Your instructions: Rewrite the lines from the one containing "at any time." to the one containing "any portion of", substituting "systems" for "networks" and leaving everything else unchanged.

────────────────

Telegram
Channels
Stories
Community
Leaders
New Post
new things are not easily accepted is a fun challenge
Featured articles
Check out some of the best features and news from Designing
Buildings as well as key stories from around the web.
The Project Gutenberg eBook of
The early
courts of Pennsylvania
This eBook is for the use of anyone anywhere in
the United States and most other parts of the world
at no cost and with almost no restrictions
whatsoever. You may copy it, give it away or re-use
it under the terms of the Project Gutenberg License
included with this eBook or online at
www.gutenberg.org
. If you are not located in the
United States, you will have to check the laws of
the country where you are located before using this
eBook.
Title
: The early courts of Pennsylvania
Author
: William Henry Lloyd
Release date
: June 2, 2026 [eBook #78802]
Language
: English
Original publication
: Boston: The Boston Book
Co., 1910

────────────────

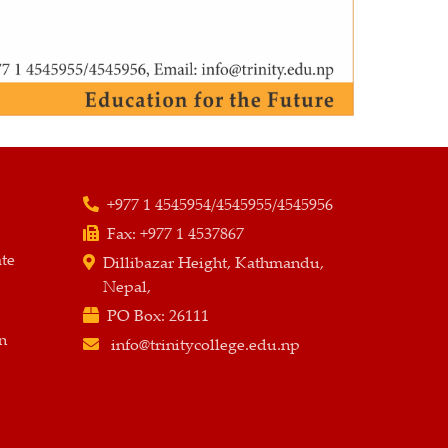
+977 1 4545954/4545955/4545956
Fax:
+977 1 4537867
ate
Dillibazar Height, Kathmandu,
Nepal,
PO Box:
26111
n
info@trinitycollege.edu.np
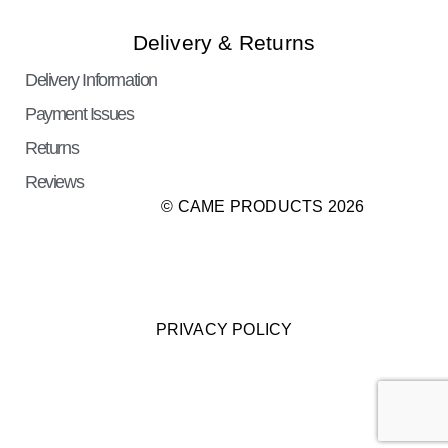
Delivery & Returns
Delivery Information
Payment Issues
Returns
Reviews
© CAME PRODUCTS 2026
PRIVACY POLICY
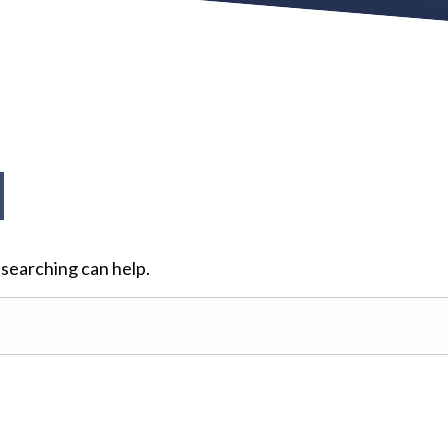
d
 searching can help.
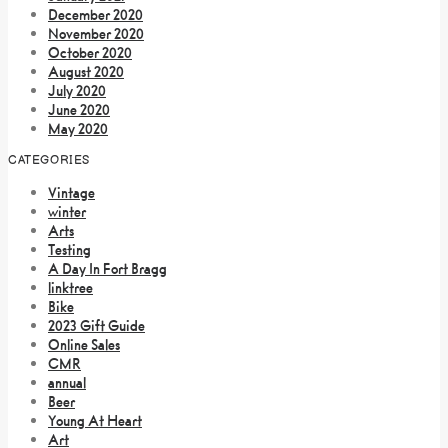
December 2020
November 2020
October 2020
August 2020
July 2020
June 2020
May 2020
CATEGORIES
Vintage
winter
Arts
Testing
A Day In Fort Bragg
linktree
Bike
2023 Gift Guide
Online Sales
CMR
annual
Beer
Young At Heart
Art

────────────────

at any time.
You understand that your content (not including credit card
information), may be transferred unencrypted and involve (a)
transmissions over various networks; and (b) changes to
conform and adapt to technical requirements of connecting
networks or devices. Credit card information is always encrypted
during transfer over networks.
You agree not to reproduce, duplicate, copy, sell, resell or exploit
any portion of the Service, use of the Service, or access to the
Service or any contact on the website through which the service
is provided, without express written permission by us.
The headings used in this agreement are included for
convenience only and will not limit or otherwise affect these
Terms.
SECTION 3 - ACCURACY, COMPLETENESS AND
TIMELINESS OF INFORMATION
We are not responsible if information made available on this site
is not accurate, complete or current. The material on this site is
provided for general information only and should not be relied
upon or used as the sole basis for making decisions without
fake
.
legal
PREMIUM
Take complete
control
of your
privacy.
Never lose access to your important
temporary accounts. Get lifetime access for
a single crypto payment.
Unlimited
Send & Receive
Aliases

────────────────

Response area:
at any time.
You understand that your content (not including credit card
information), may be transferred unencrypted and involve (a)
transmissions over various systems; and (b) changes to
conform and adapt to technical requirements of connecting
systems or devices. Credit card information is always encrypted
during transfer over systems.
You agree not to reproduce, duplicate, copy, sell, resell or exploit
any portion of the Service, use of the Service, or access to the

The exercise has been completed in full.